En revanche, il y a aussi à notre époque des petits qui ont connu ce mystère. Nous pensons à sainte Bernadette Soubirous; à sainte Thérèse de Lisieux, avec sa nouvelle lecture de la Bible, lecture «non scientifique», mais qui entre dans le cœur de l’Écriture Sainte; jusqu’aux saints et bienheureux de notre époque: sainte Joséphine Bakhita, la bienheureuse Teresa de Calcutta, saint Damien de Veuster. Nous pourrions en citer tant!
Mais de tout cela naît la question: pourquoi en est-il ainsi? Le christianisme est-il la religion des sots, des personnes sans culture, non formées? La foi s’éteint-elle là où la raison se réveille? Comment cela s’explique-t-il? Peut-être devons-nous encore une fois regarder l’histoire.

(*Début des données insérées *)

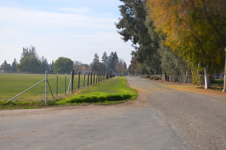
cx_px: 113
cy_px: 75
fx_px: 357
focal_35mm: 57
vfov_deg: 23.7
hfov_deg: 35.1
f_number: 7.1
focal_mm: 38
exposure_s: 1/250
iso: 100
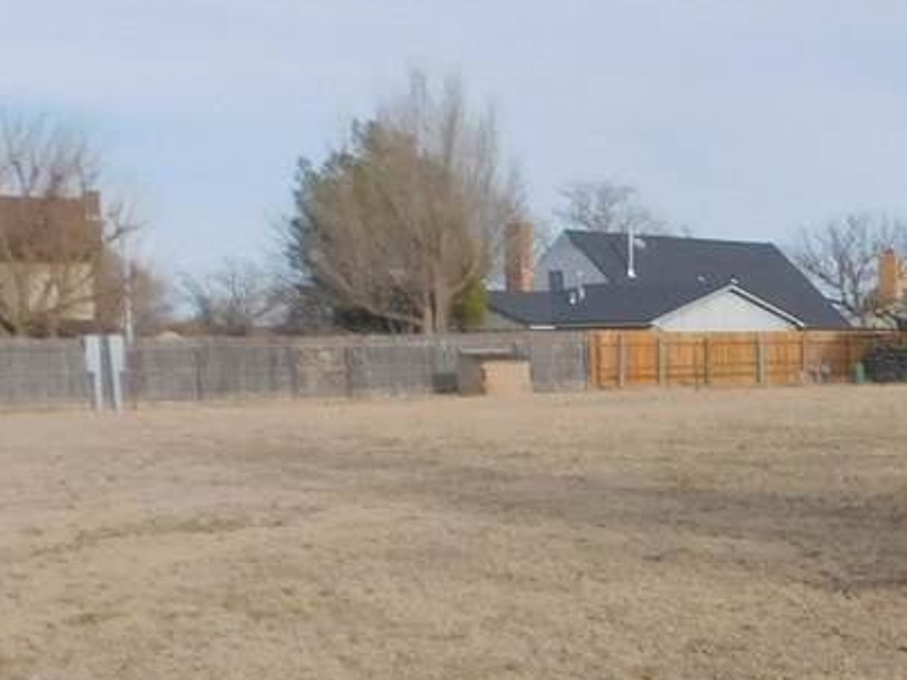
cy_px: 563
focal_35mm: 73
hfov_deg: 24.6
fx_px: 1912
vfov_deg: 19.9
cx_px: 1038
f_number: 6
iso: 125
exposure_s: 1/400
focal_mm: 4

Ce que Jésus a dit, ce que l’on peut observer au cours de tous les siècles, reste vrai. Mais il y a toutefois une “espèce” de petits qui sont également savants. Sous la croix se trouve la Vierge, l’humble servante de Dieu et la grande femme illuminée par Dieu. Et il y a également Jean, pêcheur du lac de Galilée, mais c’est ce Jean qui sera justement appelé par l’Église «le théologien», car il a réellement su voir le mystère de Dieu et l’annoncer: avec un œil d’aigle, il est entré dans la lumière inaccessible du mystère divin. Ainsi, même après sa résurrection, le Seigneur, sur le chemin de Damas, touche le cœur de Saül, qui est l’un des savants qui ne voient pas. Lui-même, dans la première Épître à Timothée, se qualifie d’“ignorant” à cette époque, malgré sa science. Mais le Christ ressuscité le touche: il devient aveugle et, dans le même temps, il devient réellement voyant, il commence à voir. Le grand savant devient un petit, et c’est précisément pour cela qu’il voit la folie de Dieu qui est sagesse, une sagesse plus grande que toutes les sagesses humaines.
Sainte Bernadette Soubirous et sainte Thérèse de Lisieux
En ce moment, nous voulons prier pour que le Seigneur nous donne la véritable humilité. Qu’il nous donne la grâce d’être petits pour pouvoir être réellement sages; qu’il nous illumine, qu’il nous fasse voir son mystère de la joie de l’Esprit Saint, qu’il nous aide à être de véritables théologiens, qui puissent annoncer son mystère car ils ont été touchés dans la profondeur de leur cœur, de leur existence. Amen.